#### Activity:
Under no circumstances alter the records; copy each one exactly.

#### Supplied information:
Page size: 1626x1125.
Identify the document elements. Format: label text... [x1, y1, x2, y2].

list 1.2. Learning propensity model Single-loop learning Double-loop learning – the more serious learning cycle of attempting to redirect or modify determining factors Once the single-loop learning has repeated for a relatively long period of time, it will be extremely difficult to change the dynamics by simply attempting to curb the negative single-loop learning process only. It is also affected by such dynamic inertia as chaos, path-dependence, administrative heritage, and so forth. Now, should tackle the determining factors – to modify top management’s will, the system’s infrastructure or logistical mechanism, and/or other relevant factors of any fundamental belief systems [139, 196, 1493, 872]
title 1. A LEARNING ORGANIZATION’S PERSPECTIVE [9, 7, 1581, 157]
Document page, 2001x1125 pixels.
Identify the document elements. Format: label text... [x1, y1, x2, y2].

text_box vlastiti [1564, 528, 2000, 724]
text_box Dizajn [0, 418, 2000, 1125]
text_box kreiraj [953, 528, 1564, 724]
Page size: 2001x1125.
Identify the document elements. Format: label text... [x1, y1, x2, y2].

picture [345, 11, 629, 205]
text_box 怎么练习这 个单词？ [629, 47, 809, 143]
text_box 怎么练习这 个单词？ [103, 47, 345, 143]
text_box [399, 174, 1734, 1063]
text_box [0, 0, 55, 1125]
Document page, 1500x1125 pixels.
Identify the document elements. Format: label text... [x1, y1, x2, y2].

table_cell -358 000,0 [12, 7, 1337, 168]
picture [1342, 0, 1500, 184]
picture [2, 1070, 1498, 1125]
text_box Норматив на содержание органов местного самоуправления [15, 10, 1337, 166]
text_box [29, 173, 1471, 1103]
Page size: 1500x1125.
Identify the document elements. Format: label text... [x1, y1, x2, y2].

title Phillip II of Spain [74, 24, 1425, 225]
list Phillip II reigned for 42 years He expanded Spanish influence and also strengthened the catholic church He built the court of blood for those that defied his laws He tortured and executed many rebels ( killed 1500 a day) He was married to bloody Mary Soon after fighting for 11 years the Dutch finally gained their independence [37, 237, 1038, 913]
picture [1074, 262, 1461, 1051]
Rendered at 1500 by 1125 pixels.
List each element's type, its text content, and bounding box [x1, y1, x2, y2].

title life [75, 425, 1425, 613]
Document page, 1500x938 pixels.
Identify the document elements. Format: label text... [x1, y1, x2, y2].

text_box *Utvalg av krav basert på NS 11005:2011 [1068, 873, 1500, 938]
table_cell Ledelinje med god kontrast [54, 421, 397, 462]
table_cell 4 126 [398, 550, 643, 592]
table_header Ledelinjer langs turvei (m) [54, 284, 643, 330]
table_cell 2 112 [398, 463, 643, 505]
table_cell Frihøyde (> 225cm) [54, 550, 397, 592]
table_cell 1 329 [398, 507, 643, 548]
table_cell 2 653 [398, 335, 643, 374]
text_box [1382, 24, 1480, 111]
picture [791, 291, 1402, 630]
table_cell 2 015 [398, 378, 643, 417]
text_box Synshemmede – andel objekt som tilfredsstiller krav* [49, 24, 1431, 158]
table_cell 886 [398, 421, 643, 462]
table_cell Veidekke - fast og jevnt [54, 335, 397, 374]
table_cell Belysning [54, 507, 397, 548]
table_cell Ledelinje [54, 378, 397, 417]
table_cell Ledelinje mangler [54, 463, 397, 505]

#### Final answer:
Page size: 1626x1125.
Identify the document elements. Format: label text... [x1, y1, x2, y2].

list 1.2. Learning propensity model Single-loop learning Double-loop learning – the more serious learning cycle of attempting to redirect or modify determining factors Once the single-loop learning has repeated for a relatively long period of time, it will be extremely difficult to change the dynamics by simply attempting to curb the negative single-loop learning process only. It is also affected by such dynamic inertia as chaos, path-dependence, administrative heritage, and so forth. Now, should tackle the determining factors – to modify top management’s will, the system’s infrastructure or logistical mechanism, and/or other relevant factors of any fundamental belief systems [139, 196, 1493, 872]
title 1. A LEARNING ORGANIZATION’S PERSPECTIVE [9, 7, 1581, 157]
Document page, 2001x1125 pixels.
Identify the document elements. Format: label text... [x1, y1, x2, y2].

text_box vlastiti [1564, 528, 2000, 724]
text_box Dizajn [0, 418, 2000, 1125]
text_box kreiraj [953, 528, 1564, 724]
Page size: 2001x1125.
Identify the document elements. Format: label text... [x1, y1, x2, y2].

picture [345, 11, 629, 205]
text_box 怎么练习这 个单词？ [629, 47, 809, 143]
text_box 怎么练习这 个单词？ [103, 47, 345, 143]
text_box [399, 174, 1734, 1063]
text_box [0, 0, 55, 1125]
Document page, 1500x1125 pixels.
Identify the document elements. Format: label text... [x1, y1, x2, y2].

table_cell -358 000,0 [12, 7, 1337, 168]
picture [1342, 0, 1500, 184]
picture [2, 1070, 1498, 1125]
text_box Норматив на содержание органов местного самоуправления [15, 10, 1337, 166]
text_box [29, 173, 1471, 1103]
Page size: 1500x1125.
Identify the document elements. Format: label text... [x1, y1, x2, y2].

title Phillip II of Spain [74, 24, 1425, 225]
list Phillip II reigned for 42 years He expanded Spanish influence and also strengthened the catholic church He built the court of blood for those that defied his laws He tortured and executed many rebels ( killed 1500 a day) He was married to bloody Mary Soon after fighting for 11 years the Dutch finally gained their independence [37, 237, 1038, 913]
picture [1074, 262, 1461, 1051]
Rendered at 1500 by 1125 pixels.
List each element's type, its text content, and bounding box [x1, y1, x2, y2].

title life [75, 425, 1425, 613]
Document page, 1500x938 pixels.
Identify the document elements. Format: label text... [x1, y1, x2, y2].

text_box *Utvalg av krav basert på NS 11005:2011 [1068, 873, 1500, 938]
table_cell Ledelinje med god kontrast [54, 421, 397, 462]
table_cell 4 126 [398, 550, 643, 592]
table_header Ledelinjer langs turvei (m) [54, 284, 643, 330]
table_cell 2 112 [398, 463, 643, 505]
table_cell Frihøyde (> 225cm) [54, 550, 397, 592]
table_cell 1 329 [398, 507, 643, 548]
table_cell 2 653 [398, 335, 643, 374]
text_box [1382, 24, 1480, 111]
picture [791, 291, 1402, 630]
table_cell 2 015 [398, 378, 643, 417]
text_box Synshemmede – andel objekt som tilfredsstiller krav* [49, 24, 1431, 158]
table_cell 886 [398, 421, 643, 462]
table_cell Veidekke - fast og jevnt [54, 335, 397, 374]
table_cell Belysning [54, 507, 397, 548]
table_cell Ledelinje [54, 378, 397, 417]
table_cell Ledelinje mangler [54, 463, 397, 505]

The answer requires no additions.